Les grandes lignes d’un accord de paix sont claires depuis longtemps, estime-t-il dans son message. Elles figurent dans les résolutions du Conseil de sécurité, les Principes de Madrid — y compris l’échange de terres contre la paix — la Feuille de route, l’Initiative de paix arabe de 2002 et les accords existants entre les parties. Il faut désormais que les parties prenantes fassent preuve de volonté et de courage politiques ainsi que d’un sens de responsabilité historique et d’une vision pour les jeunes générations, affirme le Secrétaire général.

« Les questions liées au statut final ne pourront être réglées que par des négociations directes. Il reste toutefois encore beaucoup à faire pour créer les conditions qui permettront la reprise de négociations crédibles et concrètes et de préserver la viabilité de la solution à deux États », relève Ban Ki-moon.

Selon lui, l’unité palestinienne à l’appui d’une solution à deux États négociée est indispensable pour pouvoir créer un État palestinien à Gaza et en Cisjordanie. Les Palestiniens doivent absolument surmonter leurs divisions, sur la base des engagements pris par l’Organisation de libération de la Palestine, des positions du Quatuor et de l’Initiative de paix arabe, enjoint le Secrétaire général.

Le chef de l’ONU juge tout aussi important de préserver les résultats louables des efforts d’édification de la nation déployés par l’Autorité palestinienne en Cisjordanie et pour assurer la nécessaire continuité territoriale. La poursuite des implantations en Cisjordanie, y compris Jérusalem-Est, est contraire au droit international et à la Feuille de route et doit donc cesser, rappelle-t-il.
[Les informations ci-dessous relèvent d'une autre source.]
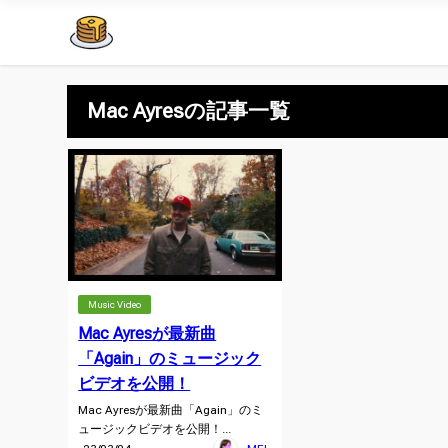
Mac Ayresの記事一覧
Music Video
Mac Ayresが最新曲
「Again」のミュージック
ビデオを公開！
Mac Ayresが最新曲「Again」のミ
ュージックビデオを公開！...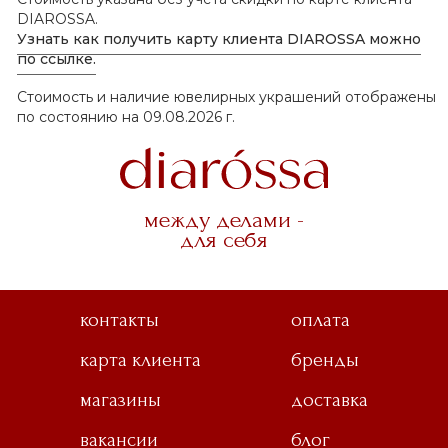
DIAROSSA.
Узнать как получить карту клиента DIAROSSA можно
по ссылке.
Стоимость и наличие ювелирных украшений отображены
по состоянию на 09.08.2026 г.
между делами -
для себя
контакты
оплата
карта клиента
бренды
магазины
доставка
вакансии
блог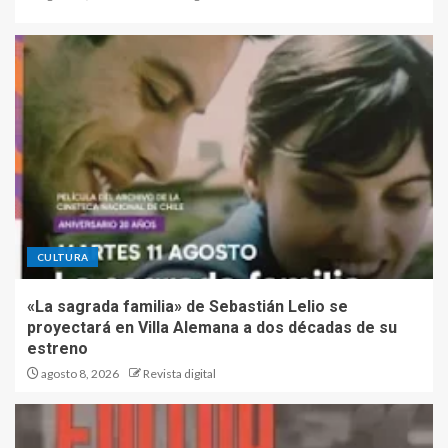
CULTURA
«La sagrada familia» de Sebastián Lelio se
proyectará en Villa Alemana a dos décadas de su
estreno
agosto 8, 2026
Revista digital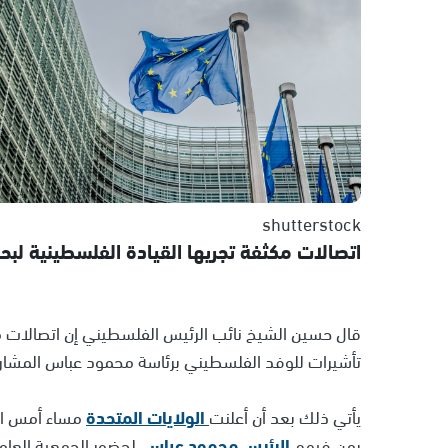
shutterstock
اتصالات مكثفة تجريها القيادة الفلسطينية لب
قال حسين الشيخ نائب الرئيس الفلسطيني إن اتصالات مك
تأشيرات للوفد الفلسطيني برئاسة محمود عباس المشارك
يأتي ذلك بعد أن أعلنت
الولايات المتحدة
مساء أمس ال
بمن فيهم
الرئيس محمود عباس
، لحضور الجمعية العام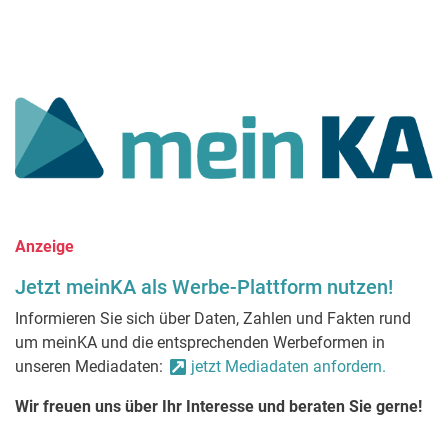
Anzeige
Jetzt meinKA als Werbe-Plattform nutzen!
Informieren Sie sich über Daten, Zahlen und Fakten rund
um meinKA und die entsprechenden Werbeformen in
unseren Mediadaten:
jetzt Mediadaten anfordern.
Wir freuen uns über Ihr Interesse und beraten Sie gerne!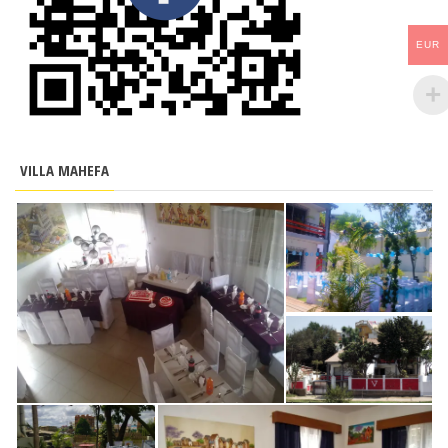
EUR
VILLA MAHEFA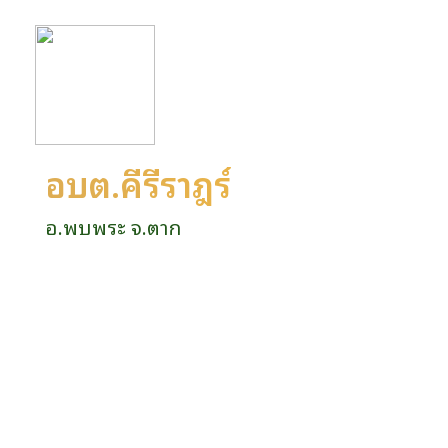
อบต.คีรีราษฎร์
อ.พบพระ จ.ตาก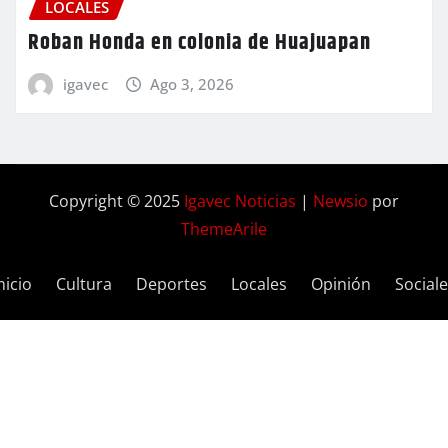
LOCALES
Roban Honda en colonia de Huajuapan
igavec
Ago 3, 2026
Copyright © 2025
Igavec Noticias
|
Newsio
por
ThemeArile
nicio
Cultura
Deportes
Locales
Opinión
Social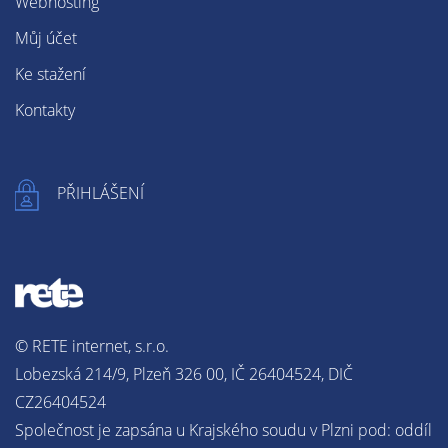
Webhosting
Můj účet
Ke stažení
Kontakty
PŘIHLÁŠENÍ
© RETE internet, s.r.o.
Lobezská 214/9, Plzeň 326 00, IČ 26404524, DIČ
CZ26404524
Společnost je zapsána u Krajského soudu v Plzni pod: oddíl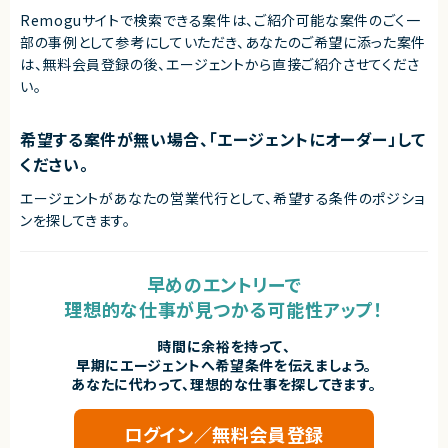
Remoguサイトで検索できる案件は、ご紹介可能な案件のごく一
部の事例として参考にしていただき、
あなたのご希望に添った案件
は、無料会員登録の後、エージェントから直接ご紹介させてくださ
い。
希望する案件が無い場合、「エージェントにオーダー」して
ください。
エージェントがあなたの営業代行として、希望する条件のポジショ
ンを探してきます。
早めのエントリーで
理想的な仕事が見つかる可能性アップ！
時間に余裕を持って、
早期にエージェントへ希望条件を伝えましょう。
あなたに代わって、理想的な仕事を探してきます。
ログイン／無料会員登録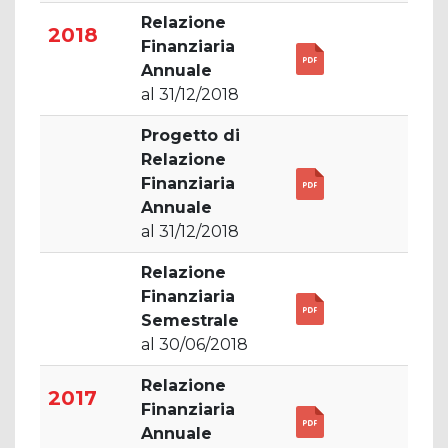
Relazione
2018
Finanziaria
Annuale
al 31/12/2018
Progetto di
Relazione
Finanziaria
Annuale
al 31/12/2018
Relazione
Finanziaria
Semestrale
al 30/06/2018
Relazione
2017
Finanziaria
Annuale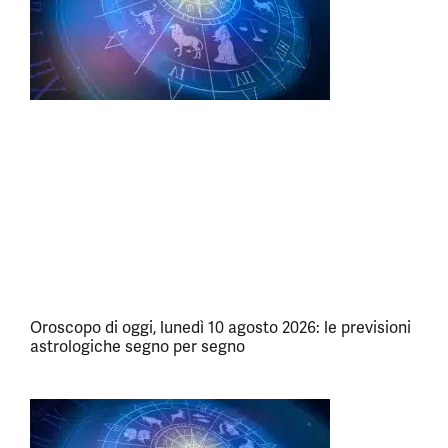
Oroscopo di oggi, lunedì 10 agosto 2026: le previsioni
astrologiche segno per segno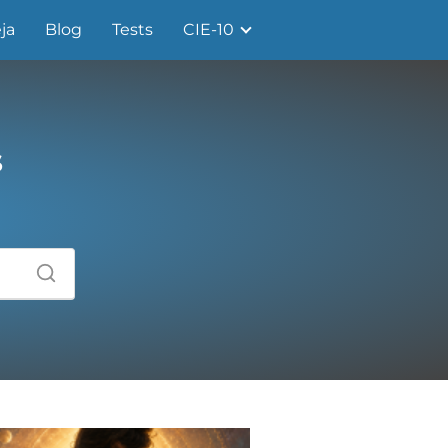
ja
Blog
Tests
CIE-10
s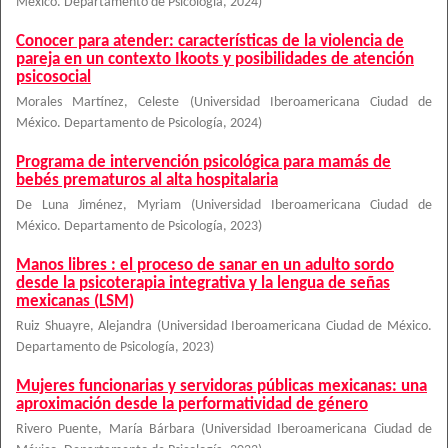
México. Departamento de Psicología
,
2024
)
Conocer para atender: características de la violencia de
pareja en un contexto Ikoots y posibilidades de atención
psicosocial
Morales Martínez, Celeste
(
Universidad Iberoamericana Ciudad de
México. Departamento de Psicología
,
2024
)
Programa de intervención psicológica para mamás de
bebés prematuros al alta hospitalaria
De Luna Jiménez, Myriam
(
Universidad Iberoamericana Ciudad de
México. Departamento de Psicología
,
2023
)
Manos libres : el proceso de sanar en un adulto sordo
desde la psicoterapia integrativa y la lengua de señas
mexicanas (LSM)
Ruiz Shuayre, Alejandra
(
Universidad Iberoamericana Ciudad de México.
Departamento de Psicología
,
2023
)
Mujeres funcionarias y servidoras públicas mexicanas: una
aproximación desde la performatividad de género
Rivero Puente, María Bárbara
(
Universidad Iberoamericana Ciudad de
« La communauté internationale n’acceptera pas les mesures prises unilatéralement sur le terrain. Il faut également permettre la mise en valeur et l’urbanisation de la zone C dans des conditions satisfaisantes, au lieu des démolitions et de la confiscation des terres. Israël poursuit la construction du mur sur des terres qui se trouvent en Cisjordanie, en violation de l’Avis consultatif de la Cour internationale de Justice. La violence accrue dont font preuve les colons, qui se traduit par des blessés dans la population palestinienne et des dégâts aux biens, est également préoccupante ».

Face à ces nombreux obstacles à la réalisation de leur aspiration légitime à un État, les Palestiniens ont décidé de demander le statut d’État non membre observateur à l’Assemblée générale. C’est aux États Membres de se prononcer sur cette demande. Il importe que tous ceux concernés le fassent de manière responsable et constructive, a souligné le Secrétaire général.

Une paix juste et durable, souhaitée par des générations de Palestiniens et d’Israéliens, une paix qui mettra fin à l’occupation qui a commencé en 1967 et au conflit et une paix qui garantira l’existence d’un État de Palestine indépendant, viable et souverain aux côtés d’un État d’Israël en sécurité, reste à réaliser. « Je demande à Israël et aux dirigeants palestiniens de faire preuve de vision et de détermination. J’exhorte par ailleurs la communauté internationale à les aider à définir une voie politique crédible qui répondra aux aspirations légitimes des deux parties », dit-il.

« Je m’engage à faire tout ce qui est en mon pouvoir pour contribuer à la réalisation de cet objectif. En cette journée internationale, je compte sur tous ceux concernés pour qu’ils travaillent ensemble afin de concrétiser la solidarité en action positive pour la paix », conclut le Secrétaire général.